We got a battle in front of us

 
"I hope that the United States of America is not so rich that she can afford to let these wildernesses pass by. Or so poor that she cannot afford to keep them." - Margaret (Mardy) Murie

Wednesday Thoughts

    Sometimes this world makes me scared, scared that all this will somehow disappear, just like that. But as soon as I am out there I forget about all the worries of our free world, all I can think about are all of these massive wilderness places that are put aside for us, only us! This wilderness is ours, and we should prepare to fight for every last little bit of it from this government that don't seem to value these places as much as we do. 
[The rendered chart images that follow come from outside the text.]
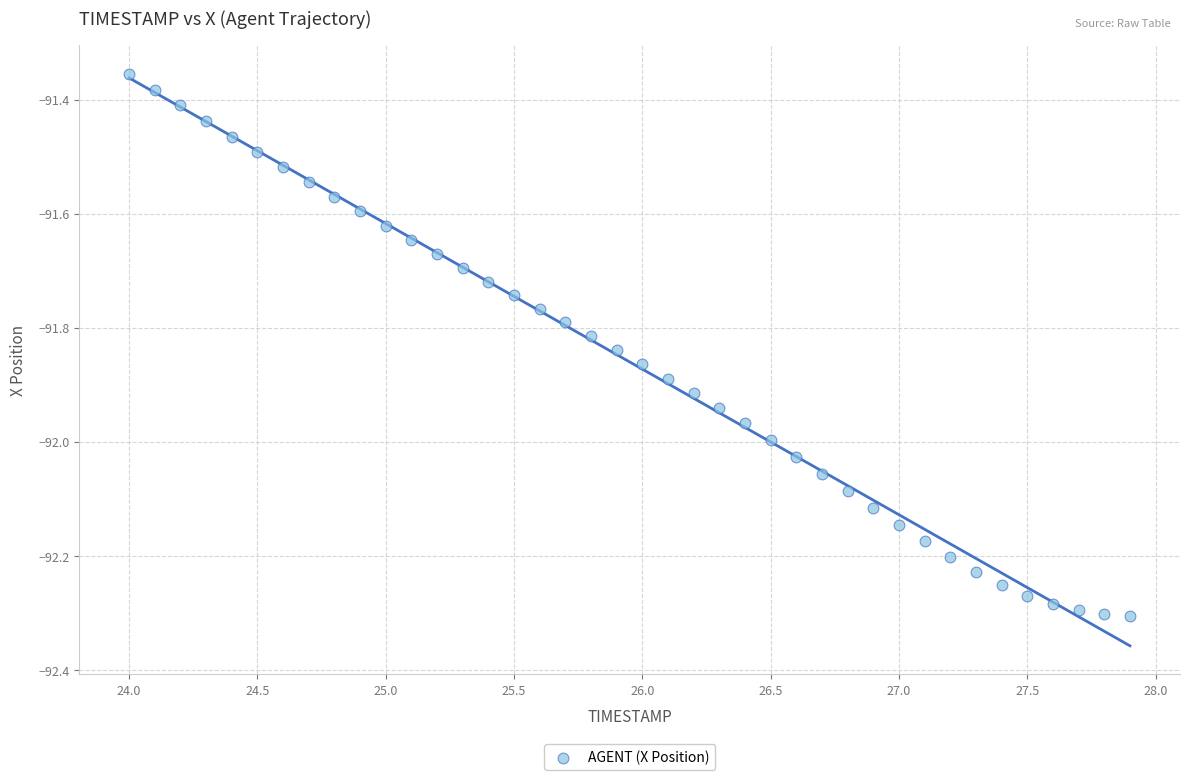

What is the range of X values (max minus min)?

3.9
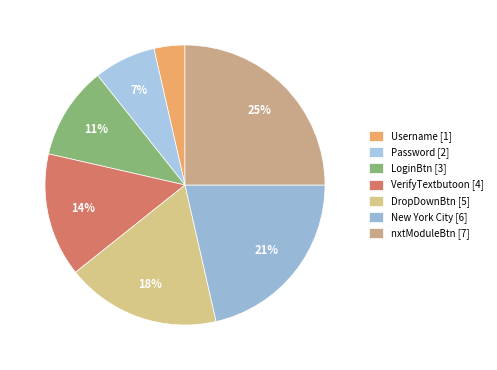

Rank the categories by value from highest to lowest.

nxtModuleBtn, New York City, DropDownBtn, VerifyTextbutoon, LoginBtn, Password, Username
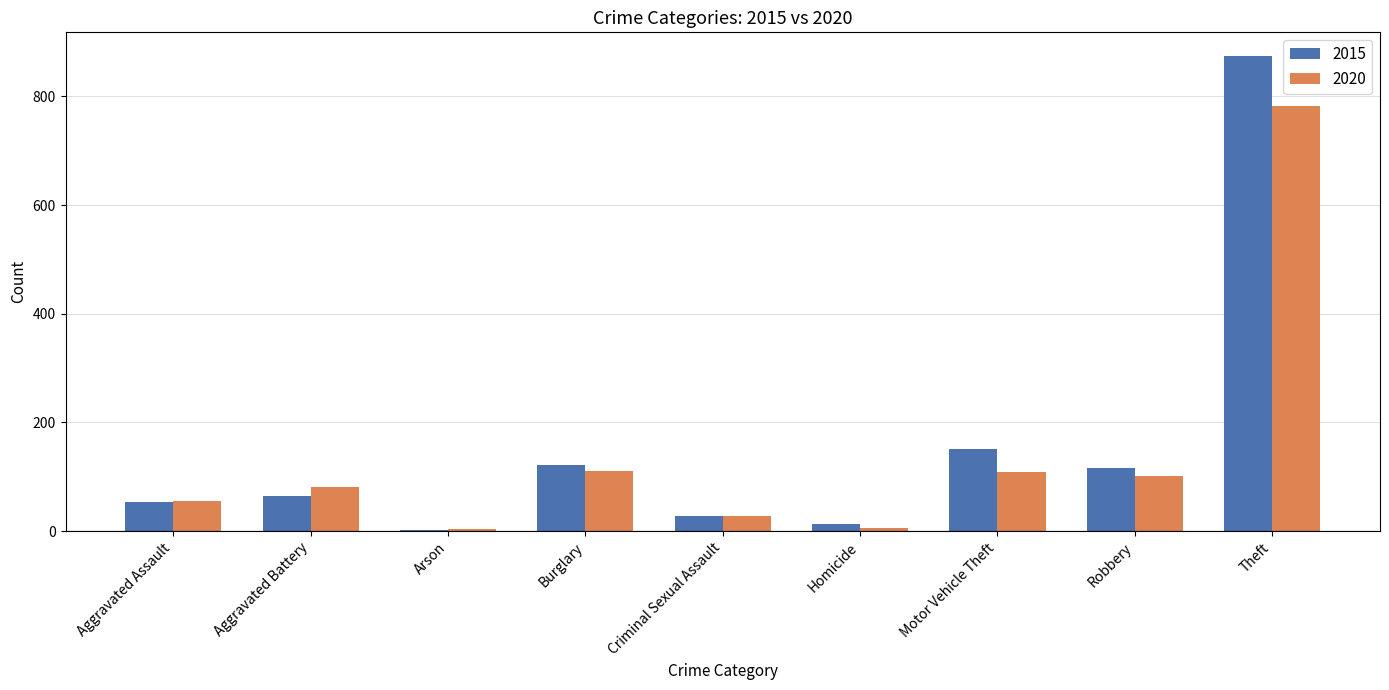

Which series has the largest range (max minus min)?

2015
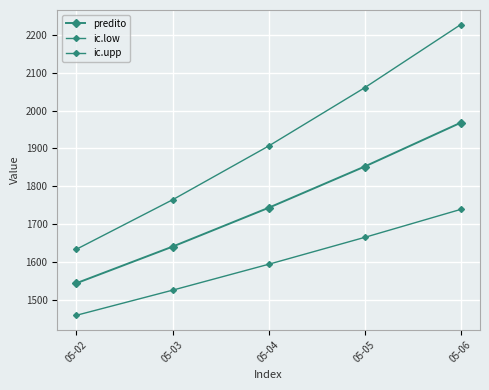

How many lines are shown in the chart?

3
One place where we can do this is at: Earth Justice

You can also take action on the climate agreement that the US is planning on pulling out from, on Earth Justice website, Take Action

Another depressing thing is that opening ANWR to drilling in 2018 will be one of the priorities in Drumps budget

You can read more about this long battle: War of the Arctic Oil

 
 

Again, I am sharing this powerful video about ANWR:

But what about northern Wisconsin and beyond?

 
I do like the UP, there is something about it up there, it's like Alaska or something, I mean, that's the only place I have been in all of the United states that reminds me of all of the UP. It's like a separate kind of place you know, with their own deal. Plus everybody really needs each other up there, you know, there's no joke I mean in the winter up there, you better damn well know your neighbors up there. If you see a car stalled you better stop. That's what it takes to build a community. You got to need each other and they still do in the UP so that's a cool place. - Greg Brown
 
 

Wednesday Thoughts

The Northwoods

    If you drive far enough north you will reach the end of the Wisconsin border and hit the Michigan border, and once you are across the border into Michigan you will be in the UP as they call it. Northern Wisconsin is called the Northwoods, by some people including us. That is where we go to get our snow and deep forest fix. A few weekends ago we went there with a bunch of friends, and of course as always, a snowstorm was coming through right as we started our journey up there. But, we made it, and had a great weekend. Well, we didn't bring our skis which was a bummer since we got tons of snow, but we went for some hikes in the woods. I love walking through snowy forests, it's one of the best things I know.

 
 

A little bit of Sweden?

    Wisconsin does look like Sweden a bit, well a tiny bit. There are lots of small lakes here, and up in the North Woods too. There are many many other tree species and plant species though, that I don't recognize from home, neither Sweden or Alaska. This summer (I know this was the goal last summer but for real, this summer..) I will try my best to learn some more about the plants in this region. I think I did pretty well this past summer though, we hiked in a lot of different state parks and I tried to identify as many flowers and plants as I could along the way. 

    How about you? Are you a fan of walks through the forest? Or would you rather be in the mountains, or maybe on the tundra, or just downtown?